What this task involves —
Could you work out how many lines of the material below hold "expectation"? Only the number is needed.

Input for this task —
++++++++

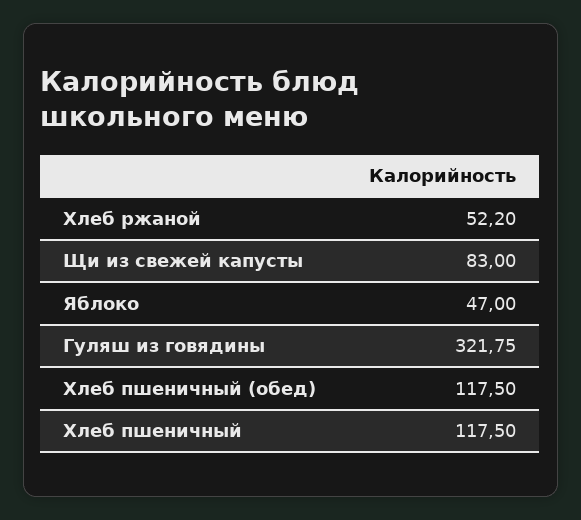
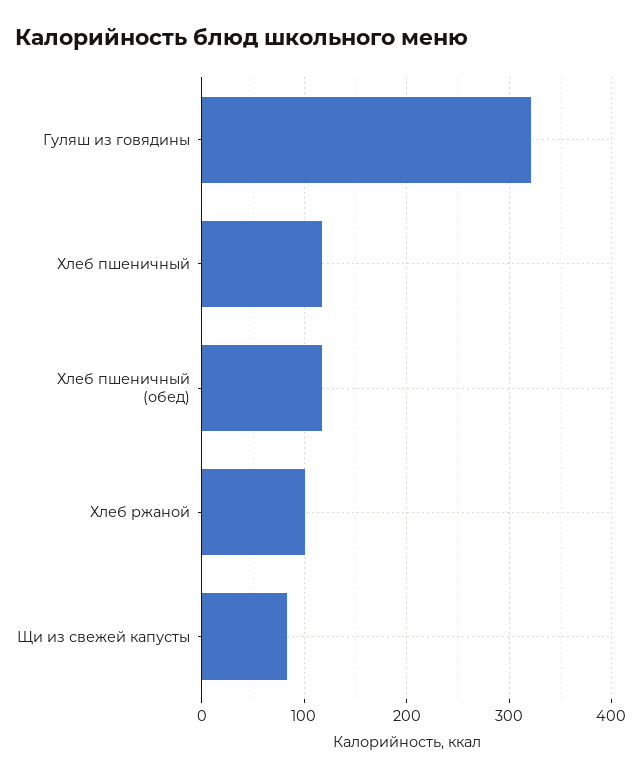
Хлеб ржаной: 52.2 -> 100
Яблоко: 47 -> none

++++++++

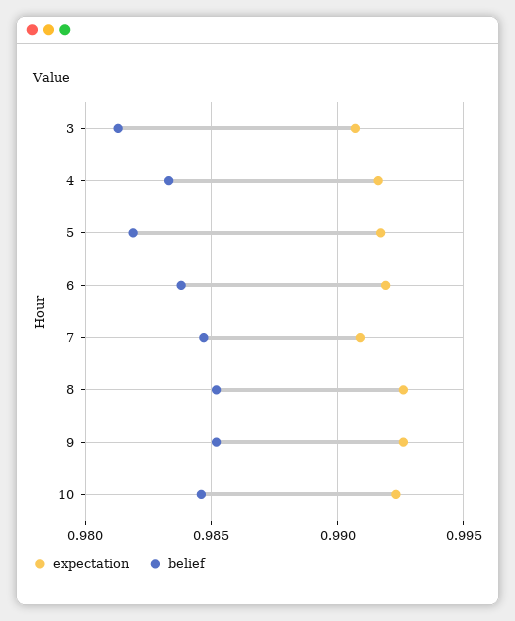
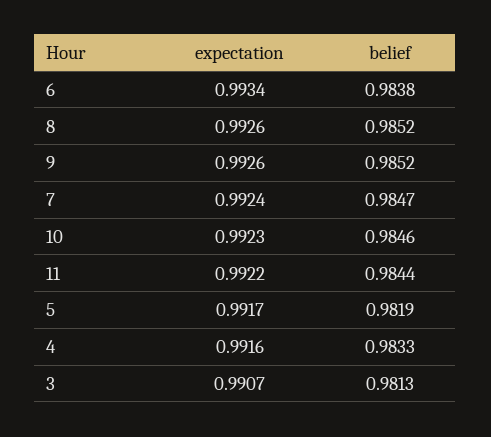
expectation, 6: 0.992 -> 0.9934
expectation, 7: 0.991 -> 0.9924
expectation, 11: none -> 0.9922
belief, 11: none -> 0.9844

++++++++

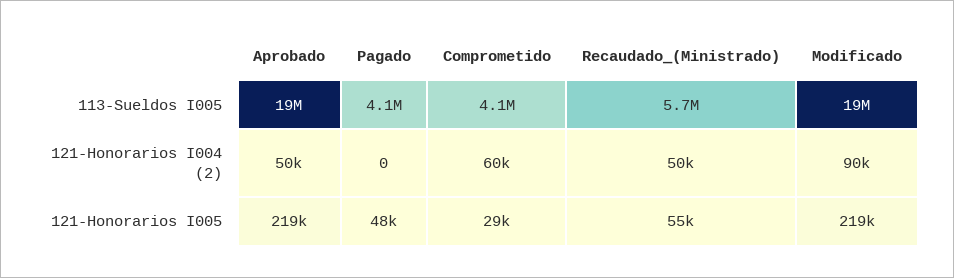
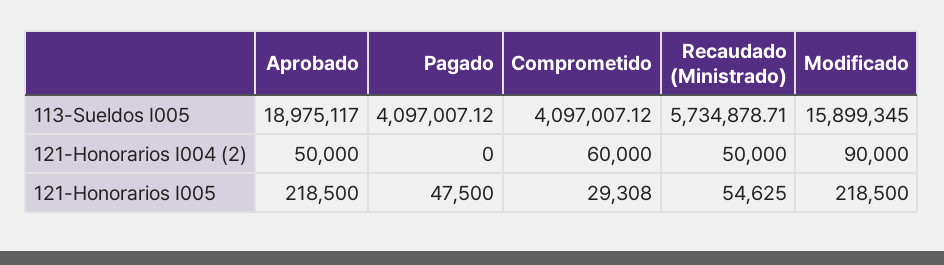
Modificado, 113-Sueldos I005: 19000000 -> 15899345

++++++++

Written reply —
3